Last night Josh called. Not much was going on at his end, but during our conversation, I realized once again how faint-hearted and security-conscious Josh is.

He was shocked that I rented such an “expensive” apartment (Josh’s horror exceeded even Grandma Ethel’s), shocked that Lisa would consider joining the Peace Corps and going to Africa – especially after her illness.

And Josh said Joyce could probably get me a secure job at the Department of Transportation. Josh plans to go there December 9; he’s been waiting to see if Blue Cross will lay him off.

I don’t know why Josh has become so timid about taking risks, especially after he blew all that money on Carter-Wallace stock; he lost half his investment thinking that it would rise because AIDS would lead to more condom sales.

I just know I’m glad I’ve taken risks and I wish had taken more in past years.

Up early, I read the Herald, Times and Wall Street Journal and followed the markets on CNN all day.

Marc was over with China – that dog is as affectionate with me as she is with everyone else – and Dad was home all day.

I left at 1 PM, grabbing my mail (mostly junk and two bills) and went to Little Havana, to the Coral Way Elementary School, where I taught my computer literacy workshop.

They’ve broken it up into four two-hour classes, so I didn’t do much today except try to explain the parts of a computer and to demonstrate its use.

Most of the teachers are, of course, Cubans, and I’m still not used to hearing Spanish everywhere, including the office of a public school.
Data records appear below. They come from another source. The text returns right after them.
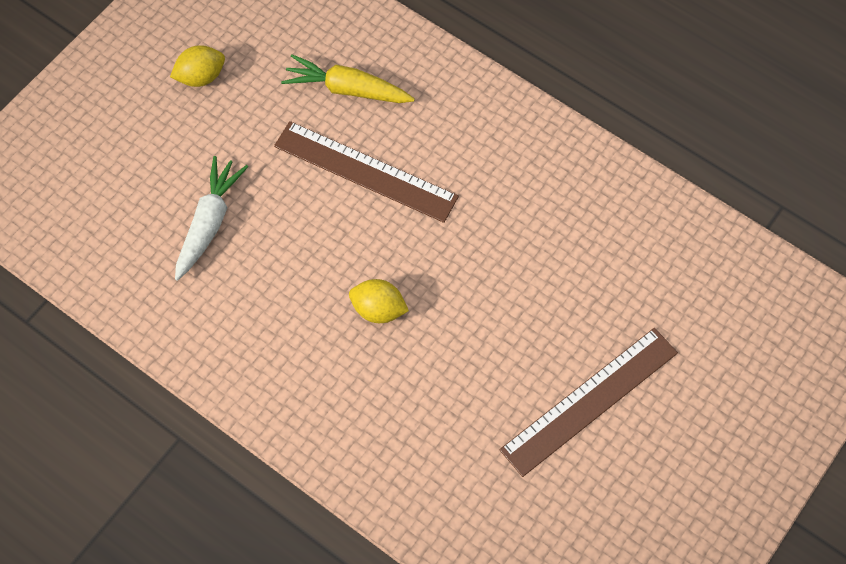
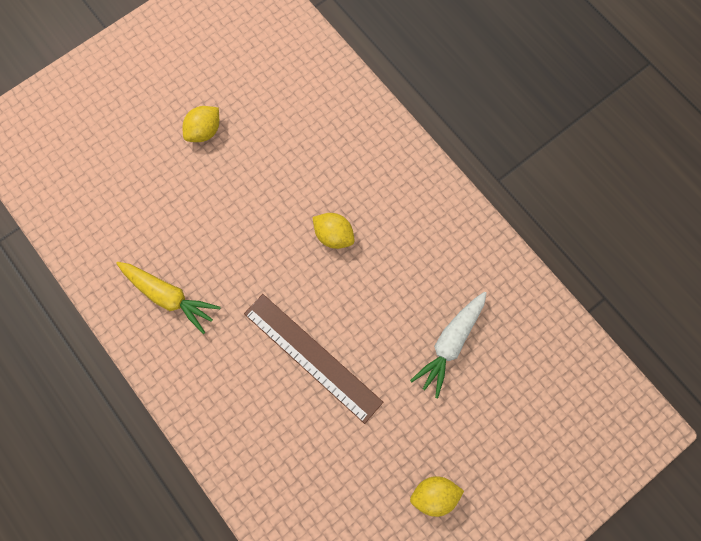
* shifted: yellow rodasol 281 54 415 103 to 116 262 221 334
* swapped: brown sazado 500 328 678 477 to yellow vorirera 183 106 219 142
But I must have done something right because I got applause at the end of the workshop.

The English 101 class at BCC seems like a good group. Naturally, they were upset that Ms. Evers is gone, but by the end of class I felt I had won them over.

I feel totally confident in front of a class. Remember how nervous I used to get? Even last year I’d be nervous before a computer workshop. Not now. Actually, working is enjoyable because I haven’t done it in so long.

If only I didn’t have to grade papers, I’d be very happy to be an English teacher again. Of course, I’m sure I’ll have bad days and evenings in the next two months, but that’s part of the game.

Well, I want to watch the late news tonight and see what the world is making of today’s events on Wall Street and in the Persian Gulf.

The London, Hong Kong and Tokyo stock markets also fell sharply today. I’d like to know what average people think of today’s crash.

Jonathan may have broken his toe when a ten-pound weight fell on his foot while exercising. He’s in severe pain and should have seen a doctor. Accidents seem to be happening to the Graysons this month.

It’s been a full first two weeks for me here in Florida.